TASK BRIEF: An exact copy of all the data, minus the images, is required.

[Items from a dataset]
########

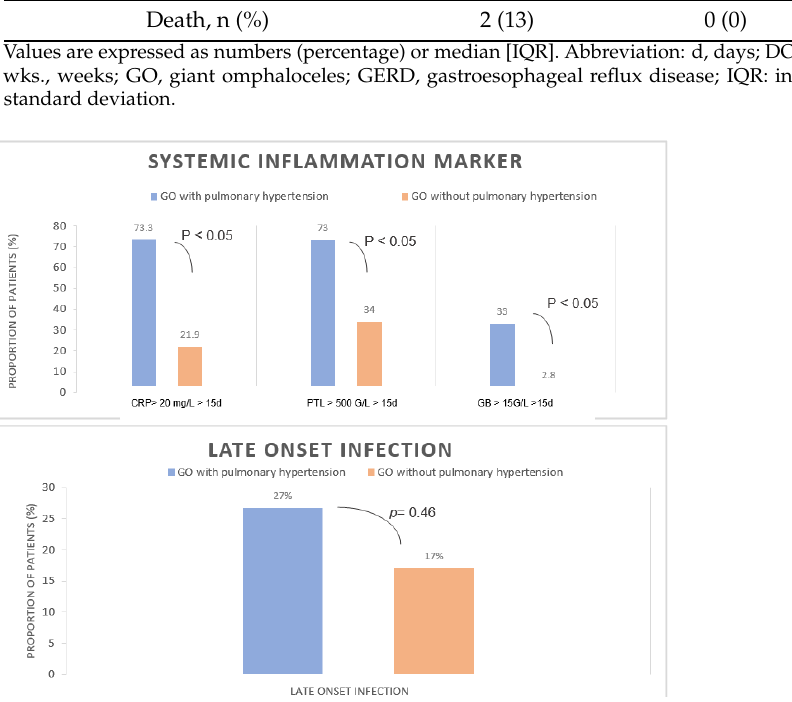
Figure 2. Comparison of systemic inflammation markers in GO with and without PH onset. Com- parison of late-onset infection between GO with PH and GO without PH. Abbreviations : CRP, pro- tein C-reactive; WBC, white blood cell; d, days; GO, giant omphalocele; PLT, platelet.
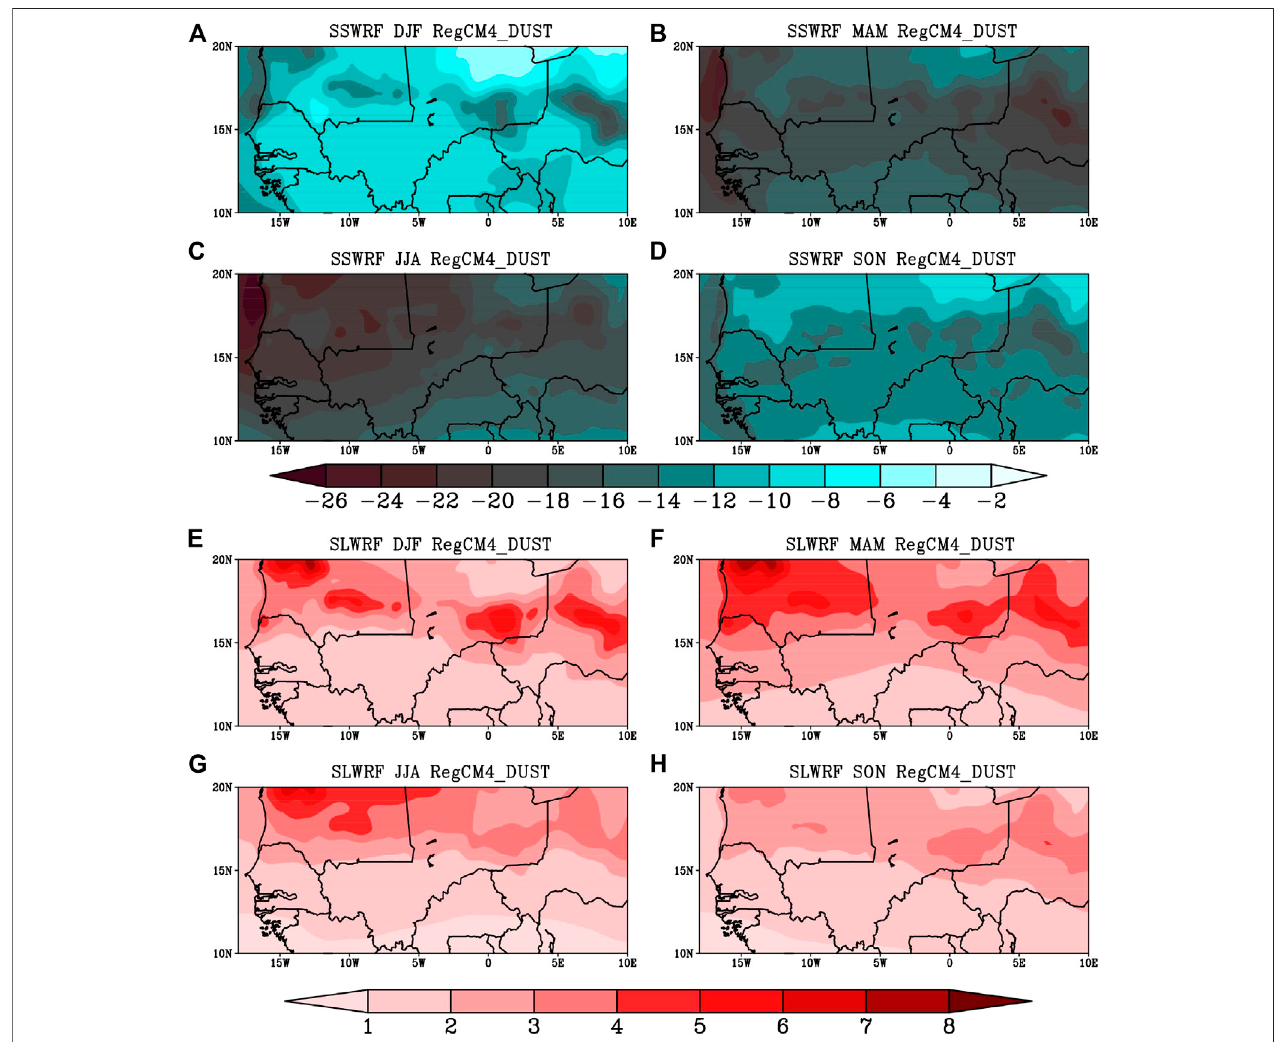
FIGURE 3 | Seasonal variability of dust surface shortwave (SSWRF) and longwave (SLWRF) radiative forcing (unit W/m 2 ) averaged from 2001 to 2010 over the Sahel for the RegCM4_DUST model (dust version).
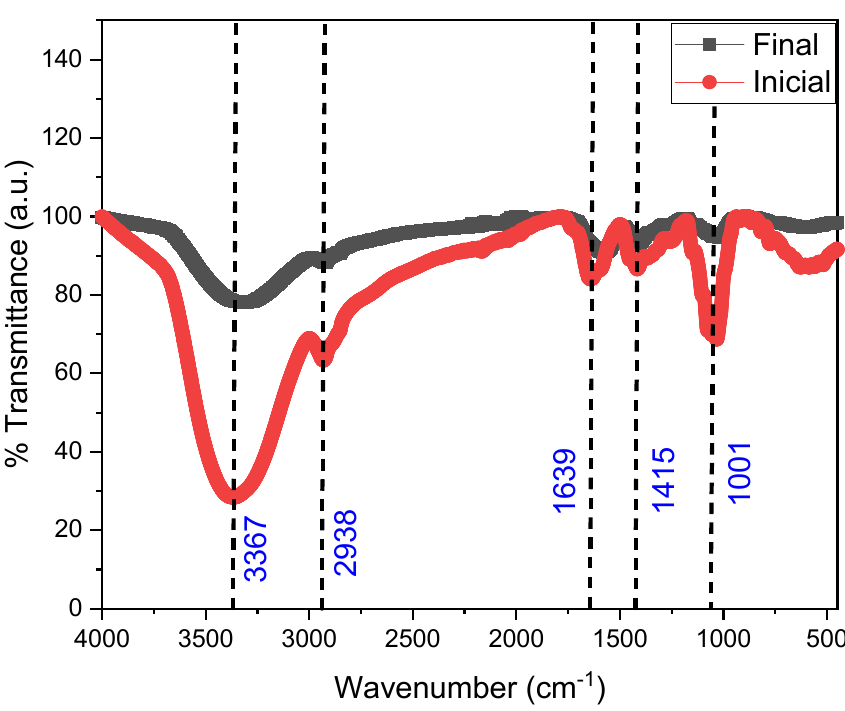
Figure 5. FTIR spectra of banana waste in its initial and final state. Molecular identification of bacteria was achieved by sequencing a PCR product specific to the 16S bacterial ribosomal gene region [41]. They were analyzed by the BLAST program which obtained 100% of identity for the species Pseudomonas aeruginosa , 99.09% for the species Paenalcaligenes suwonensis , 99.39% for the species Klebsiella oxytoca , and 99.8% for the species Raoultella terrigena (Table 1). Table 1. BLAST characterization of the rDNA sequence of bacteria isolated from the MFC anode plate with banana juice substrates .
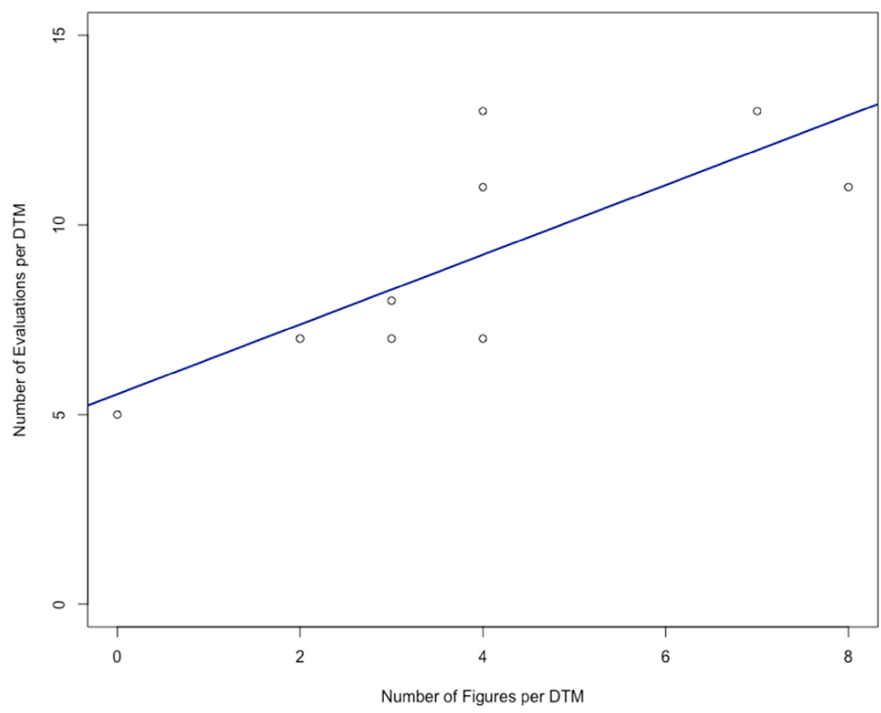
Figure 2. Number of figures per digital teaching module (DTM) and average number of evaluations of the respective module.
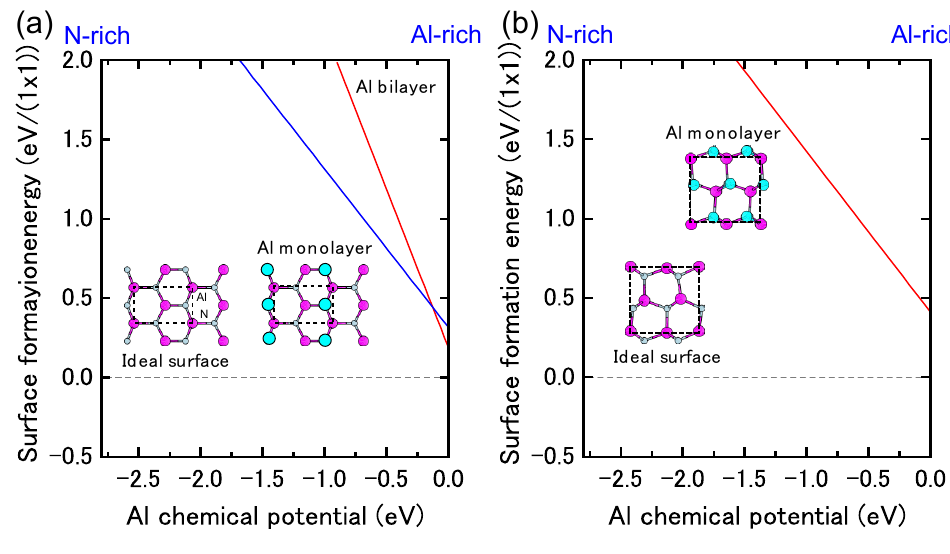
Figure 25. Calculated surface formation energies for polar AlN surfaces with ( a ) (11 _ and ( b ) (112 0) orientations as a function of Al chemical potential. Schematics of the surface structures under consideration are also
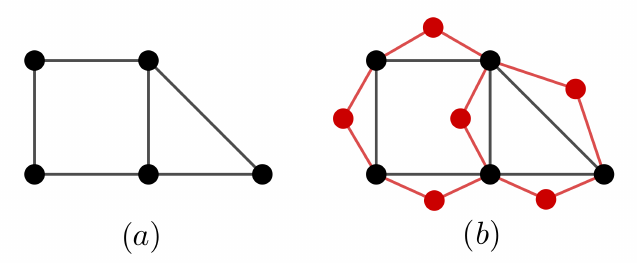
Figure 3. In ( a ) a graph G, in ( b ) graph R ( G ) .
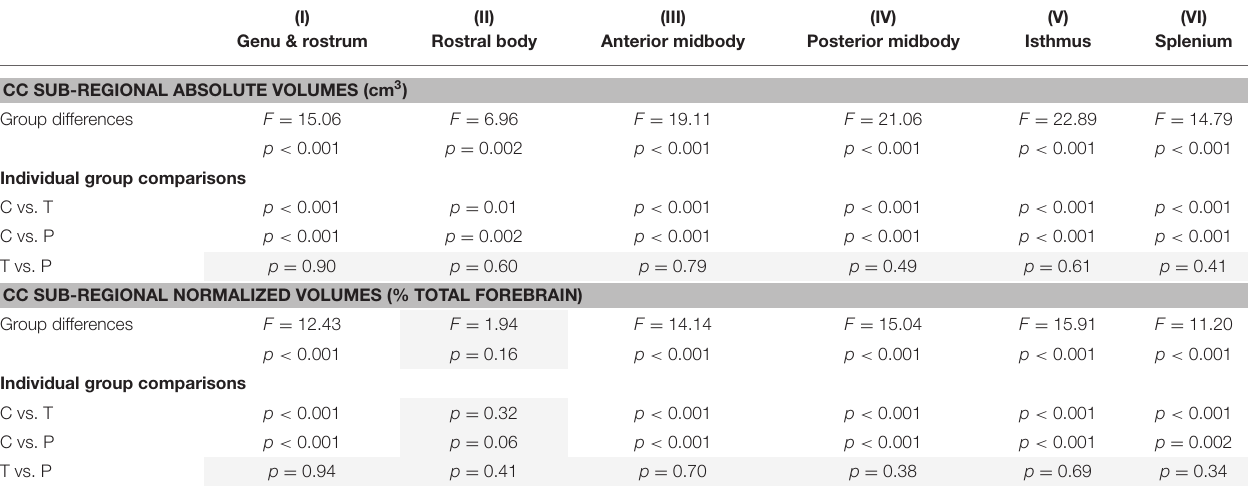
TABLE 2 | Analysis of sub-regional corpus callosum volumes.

########

SOLUTION FOR THIS TASK:
Figure 2. Comparison of systemic inflammation markers in GO with and without PH onset. Com- parison of late-onset infection between GO with PH and GO without PH. Abbreviations : CRP, pro- tein C-reactive; WBC, white blood cell; d, days; GO, giant omphalocele; PLT, platelet.
FIGURE 3 | Seasonal variability of dust surface shortwave (SSWRF) and longwave (SLWRF) radiative forcing (unit W/m 2 ) averaged from 2001 to 2010 over the Sahel for the RegCM4_DUST model (dust version).
Figure 5. FTIR spectra of banana waste in its initial and final state. Molecular identification of bacteria was achieved by sequencing a PCR product specific to the 16S bacterial ribosomal gene region [41]. They were analyzed by the BLAST program which obtained 100% of identity for the species Pseudomonas aeruginosa , 99.09% for the species Paenalcaligenes suwonensis , 99.39% for the species Klebsiella oxytoca , and 99.8% for the species Raoultella terrigena (Table 1). Table 1. BLAST characterization of the rDNA sequence of bacteria isolated from the MFC anode plate with banana juice substrates .
Figure 2. Number of figures per digital teaching module (DTM) and average number of evaluations of the respective module.
Figure 25. Calculated surface formation energies for polar AlN surfaces with ( a ) (11 _ and ( b ) (112 0) orientations as a function of Al chemical potential. Schematics of the surface structures under consideration are also
Figure 3. In ( a ) a graph G, in ( b ) graph R ( G ) .
TABLE 2 | Analysis of sub-regional corpus callosum volumes.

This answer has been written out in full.